以上によれば、本件において氏名権が侵害されたことによって原告が被った無形の損害に対する賠償の額としては、10万円をもって相当とすべきであり(なお、原告は慰謝料という表現をしているが、客観的に生じる財産的損害ではない損害であると主張しており、それは、原告の氏名権が侵害されたことにより原告の被った無形の損害の賠償を求める趣旨であることは明らかである)、また、本件事案の内容、本件訴訟の審理経過及び認容額その他諸般の事情を考慮すると、本件の不法行為と相当因果関係のある損害としての弁護士費用としては、5万円であると認めるのが相当である。イ これに対し、被告は、本件支払精算書は外部に公開されるはずのない内部文書であり、実際にも原告は本件支払精算書の写し(甲2の1)を入手した報道機関によって氏名冒用の事実を知らされたのであるから、Aにおいて、本件支払精算書が外部に公開され原告に精神的損害を生じさせるという結果を予見することは不可能であり、Aによる本件支払精算書の作成行為自体と精神的損害の発生との間に相当因果関係はないと主張する。
しかし、前記説示のとおり、Aが、原告の氏名を無断で使用して本件支払精算書を作成したこと自体によって、直ちに無形の損害が発生すると解するのが相当であって、被告の上記主張は、本件支払精算書が外部に公開され、原告において氏名冒用の事実を知ったときに初めて精神的損害が発生するという前記説示と異なる損害論を前提にして因果関係の有無を論じるものであって、採用できない。
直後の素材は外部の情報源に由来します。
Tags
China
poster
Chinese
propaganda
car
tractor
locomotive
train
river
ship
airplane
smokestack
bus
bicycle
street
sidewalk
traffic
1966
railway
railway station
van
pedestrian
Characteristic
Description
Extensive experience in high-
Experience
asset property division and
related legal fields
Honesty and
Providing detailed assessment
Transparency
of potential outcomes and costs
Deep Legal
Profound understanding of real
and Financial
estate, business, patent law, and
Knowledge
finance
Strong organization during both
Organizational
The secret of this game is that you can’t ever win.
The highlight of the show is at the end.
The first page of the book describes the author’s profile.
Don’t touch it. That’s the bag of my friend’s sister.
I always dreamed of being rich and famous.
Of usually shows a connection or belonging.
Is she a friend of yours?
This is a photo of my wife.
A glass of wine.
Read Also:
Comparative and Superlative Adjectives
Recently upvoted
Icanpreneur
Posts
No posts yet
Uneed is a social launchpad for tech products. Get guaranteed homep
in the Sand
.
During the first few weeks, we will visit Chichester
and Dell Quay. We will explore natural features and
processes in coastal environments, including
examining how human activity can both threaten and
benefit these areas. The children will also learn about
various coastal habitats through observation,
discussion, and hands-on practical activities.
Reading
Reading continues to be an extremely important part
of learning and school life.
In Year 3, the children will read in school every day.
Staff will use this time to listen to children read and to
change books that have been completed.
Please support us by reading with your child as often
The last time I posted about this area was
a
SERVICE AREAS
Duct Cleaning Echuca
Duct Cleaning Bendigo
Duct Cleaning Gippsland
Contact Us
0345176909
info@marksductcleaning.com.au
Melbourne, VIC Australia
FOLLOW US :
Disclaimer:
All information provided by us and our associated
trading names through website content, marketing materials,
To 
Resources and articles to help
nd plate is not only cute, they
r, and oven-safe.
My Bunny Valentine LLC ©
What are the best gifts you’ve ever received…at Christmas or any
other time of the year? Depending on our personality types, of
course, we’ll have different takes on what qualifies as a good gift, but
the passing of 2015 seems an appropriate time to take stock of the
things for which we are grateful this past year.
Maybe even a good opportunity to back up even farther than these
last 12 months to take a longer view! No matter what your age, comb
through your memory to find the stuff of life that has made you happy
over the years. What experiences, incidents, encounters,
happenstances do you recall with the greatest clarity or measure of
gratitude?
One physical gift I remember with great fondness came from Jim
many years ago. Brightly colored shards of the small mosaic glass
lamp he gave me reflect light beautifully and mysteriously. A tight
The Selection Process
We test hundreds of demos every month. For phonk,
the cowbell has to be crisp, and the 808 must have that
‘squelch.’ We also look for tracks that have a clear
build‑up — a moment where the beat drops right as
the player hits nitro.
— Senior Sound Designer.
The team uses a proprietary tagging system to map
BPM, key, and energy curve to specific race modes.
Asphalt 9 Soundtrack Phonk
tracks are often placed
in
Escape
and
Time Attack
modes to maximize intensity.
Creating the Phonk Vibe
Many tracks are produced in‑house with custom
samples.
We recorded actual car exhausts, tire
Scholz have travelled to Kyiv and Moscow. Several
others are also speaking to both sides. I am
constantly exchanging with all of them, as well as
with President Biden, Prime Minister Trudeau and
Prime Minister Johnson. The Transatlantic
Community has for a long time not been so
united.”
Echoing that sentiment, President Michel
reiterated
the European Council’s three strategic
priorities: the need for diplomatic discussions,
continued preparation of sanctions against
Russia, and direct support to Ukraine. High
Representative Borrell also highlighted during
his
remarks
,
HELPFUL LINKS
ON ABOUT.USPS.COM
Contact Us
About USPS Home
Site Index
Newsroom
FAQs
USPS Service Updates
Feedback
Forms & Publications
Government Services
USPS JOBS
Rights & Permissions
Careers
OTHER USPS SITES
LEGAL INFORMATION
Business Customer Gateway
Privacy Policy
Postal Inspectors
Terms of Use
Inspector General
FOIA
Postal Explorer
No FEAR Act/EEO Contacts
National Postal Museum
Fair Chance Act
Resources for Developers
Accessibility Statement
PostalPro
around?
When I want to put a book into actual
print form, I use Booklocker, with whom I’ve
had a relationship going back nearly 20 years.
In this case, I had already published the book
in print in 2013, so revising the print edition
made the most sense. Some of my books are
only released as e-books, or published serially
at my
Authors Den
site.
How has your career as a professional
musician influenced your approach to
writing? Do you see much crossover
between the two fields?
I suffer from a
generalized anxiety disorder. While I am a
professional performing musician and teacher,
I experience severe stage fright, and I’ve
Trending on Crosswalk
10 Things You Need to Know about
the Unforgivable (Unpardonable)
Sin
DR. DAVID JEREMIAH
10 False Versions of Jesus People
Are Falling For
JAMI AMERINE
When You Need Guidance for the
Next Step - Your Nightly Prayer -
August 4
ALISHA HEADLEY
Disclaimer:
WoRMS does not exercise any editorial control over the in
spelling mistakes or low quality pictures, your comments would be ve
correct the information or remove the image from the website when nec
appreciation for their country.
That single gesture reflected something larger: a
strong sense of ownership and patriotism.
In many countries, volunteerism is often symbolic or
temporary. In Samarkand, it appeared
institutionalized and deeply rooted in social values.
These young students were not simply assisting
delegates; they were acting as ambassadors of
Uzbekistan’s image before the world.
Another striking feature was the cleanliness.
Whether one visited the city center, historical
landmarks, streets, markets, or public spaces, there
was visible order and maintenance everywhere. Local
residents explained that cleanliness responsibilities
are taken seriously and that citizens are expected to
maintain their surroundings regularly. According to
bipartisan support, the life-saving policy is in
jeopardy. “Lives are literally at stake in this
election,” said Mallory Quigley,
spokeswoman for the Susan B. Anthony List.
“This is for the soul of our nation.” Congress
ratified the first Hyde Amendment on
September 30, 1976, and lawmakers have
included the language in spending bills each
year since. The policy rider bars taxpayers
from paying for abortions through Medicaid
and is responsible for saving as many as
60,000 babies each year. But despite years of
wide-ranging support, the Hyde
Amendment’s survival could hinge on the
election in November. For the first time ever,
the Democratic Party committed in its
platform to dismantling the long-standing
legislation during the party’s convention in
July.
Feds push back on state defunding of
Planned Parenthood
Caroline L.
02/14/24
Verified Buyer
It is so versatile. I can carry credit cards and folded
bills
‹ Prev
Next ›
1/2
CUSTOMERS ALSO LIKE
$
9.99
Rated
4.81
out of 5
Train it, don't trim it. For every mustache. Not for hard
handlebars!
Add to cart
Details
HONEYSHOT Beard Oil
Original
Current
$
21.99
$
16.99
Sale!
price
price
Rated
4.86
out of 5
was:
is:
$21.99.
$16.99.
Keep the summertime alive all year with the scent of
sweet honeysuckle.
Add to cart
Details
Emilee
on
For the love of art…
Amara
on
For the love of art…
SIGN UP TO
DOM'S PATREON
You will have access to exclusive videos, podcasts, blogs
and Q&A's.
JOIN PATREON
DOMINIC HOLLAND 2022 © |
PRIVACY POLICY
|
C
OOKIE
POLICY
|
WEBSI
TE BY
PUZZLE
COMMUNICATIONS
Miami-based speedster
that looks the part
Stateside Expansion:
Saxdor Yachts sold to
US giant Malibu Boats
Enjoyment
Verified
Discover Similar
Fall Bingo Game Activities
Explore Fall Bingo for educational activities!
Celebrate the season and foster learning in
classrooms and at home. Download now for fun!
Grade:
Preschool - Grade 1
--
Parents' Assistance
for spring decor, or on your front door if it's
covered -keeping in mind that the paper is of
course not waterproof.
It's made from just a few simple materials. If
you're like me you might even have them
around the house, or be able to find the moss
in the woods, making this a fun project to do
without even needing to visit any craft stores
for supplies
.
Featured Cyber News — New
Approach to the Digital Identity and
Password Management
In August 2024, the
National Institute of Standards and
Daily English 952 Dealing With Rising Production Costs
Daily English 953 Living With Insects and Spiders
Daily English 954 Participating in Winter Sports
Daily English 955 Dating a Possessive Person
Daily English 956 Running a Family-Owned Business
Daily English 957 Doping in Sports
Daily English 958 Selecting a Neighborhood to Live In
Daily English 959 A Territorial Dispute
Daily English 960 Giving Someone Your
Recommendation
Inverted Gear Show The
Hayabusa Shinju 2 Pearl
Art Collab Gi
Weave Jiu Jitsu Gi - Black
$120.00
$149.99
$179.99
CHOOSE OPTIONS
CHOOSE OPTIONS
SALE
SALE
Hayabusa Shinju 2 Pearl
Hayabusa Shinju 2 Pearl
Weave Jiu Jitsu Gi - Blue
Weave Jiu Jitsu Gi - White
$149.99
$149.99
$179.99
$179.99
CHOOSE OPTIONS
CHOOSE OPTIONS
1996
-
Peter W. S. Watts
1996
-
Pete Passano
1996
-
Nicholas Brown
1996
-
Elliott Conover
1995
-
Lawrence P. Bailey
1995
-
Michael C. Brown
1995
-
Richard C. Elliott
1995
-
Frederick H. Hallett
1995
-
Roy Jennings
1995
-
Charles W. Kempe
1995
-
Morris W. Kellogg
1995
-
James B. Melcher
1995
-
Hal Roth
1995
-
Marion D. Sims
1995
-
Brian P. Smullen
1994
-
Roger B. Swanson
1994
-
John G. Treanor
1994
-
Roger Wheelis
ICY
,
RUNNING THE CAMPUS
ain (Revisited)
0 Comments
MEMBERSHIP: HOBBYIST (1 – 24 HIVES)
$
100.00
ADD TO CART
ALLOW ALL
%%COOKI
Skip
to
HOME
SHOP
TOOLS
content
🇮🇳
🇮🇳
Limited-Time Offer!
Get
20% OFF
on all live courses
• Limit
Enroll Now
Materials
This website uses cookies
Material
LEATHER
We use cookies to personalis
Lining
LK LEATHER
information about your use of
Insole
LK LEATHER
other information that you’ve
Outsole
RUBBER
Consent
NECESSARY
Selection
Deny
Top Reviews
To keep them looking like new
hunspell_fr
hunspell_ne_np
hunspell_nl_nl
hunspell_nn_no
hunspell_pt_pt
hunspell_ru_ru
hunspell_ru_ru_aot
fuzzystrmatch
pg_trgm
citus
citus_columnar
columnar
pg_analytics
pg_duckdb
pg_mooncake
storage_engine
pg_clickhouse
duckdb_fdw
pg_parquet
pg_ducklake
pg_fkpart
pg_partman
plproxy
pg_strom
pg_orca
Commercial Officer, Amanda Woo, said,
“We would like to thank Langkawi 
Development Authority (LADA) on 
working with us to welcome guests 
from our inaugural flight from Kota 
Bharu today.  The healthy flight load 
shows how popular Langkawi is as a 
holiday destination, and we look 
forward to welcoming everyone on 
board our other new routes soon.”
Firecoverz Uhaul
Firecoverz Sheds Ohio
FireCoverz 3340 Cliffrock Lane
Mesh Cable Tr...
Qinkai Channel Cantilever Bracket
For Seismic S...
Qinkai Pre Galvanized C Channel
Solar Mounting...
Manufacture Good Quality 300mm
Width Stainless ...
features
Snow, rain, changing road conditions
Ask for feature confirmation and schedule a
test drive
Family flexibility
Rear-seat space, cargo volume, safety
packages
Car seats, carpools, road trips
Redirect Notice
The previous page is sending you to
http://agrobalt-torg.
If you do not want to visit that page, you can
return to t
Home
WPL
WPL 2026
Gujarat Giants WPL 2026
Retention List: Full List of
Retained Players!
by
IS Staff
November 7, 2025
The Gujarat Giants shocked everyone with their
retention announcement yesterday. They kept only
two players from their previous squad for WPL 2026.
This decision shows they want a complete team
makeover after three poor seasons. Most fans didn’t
(2) なお、証拠(甲3、9、原告本人)及び弁論の全趣旨によれば、北海道警察は、平成15年12月、北海道議会において、旭川中央署における捜査用報償費の不適正な執行の有無が問題になった際、本件支払精算書の写し(甲2の1)の出所が明らかでないなどとして、調査に消極的な姿勢を示したこと、住民監査請求に基づく監査に際し、北海道監査委員が捜査用報償費の執行に関わる捜査員の事情聴取を再三にわたり強く要請したにもかかわらず、一貫してこれを拒否するなどして非協力的な態度を取り続けたこと、本件訴訟においては、本件事実の存在を認めるに足りる証拠は何ら提出されておらず、前記認定のとおり、本件事実は存在しないものと認められるにもかかわらず、被告は、本件事実の存否は分からないとの認否に終始し、原告に対して一切の謝意を表明していないことが認められるものの、かかる事情が本件で認められた損害の金額の算定に直ちに影響を与えるものと解すことはできない。
第4結論
以上によれば、原告の請求は、15万円及びこれに対する訴状送達の日の翌日である平成16年2月6日から支払済みまで民法所定の年5分の割合による遅延損害金の支払を求める限度で理由があるからこれを認容し、その余の請求は理由がないからこれを棄却することとし、主文のとおり判決する。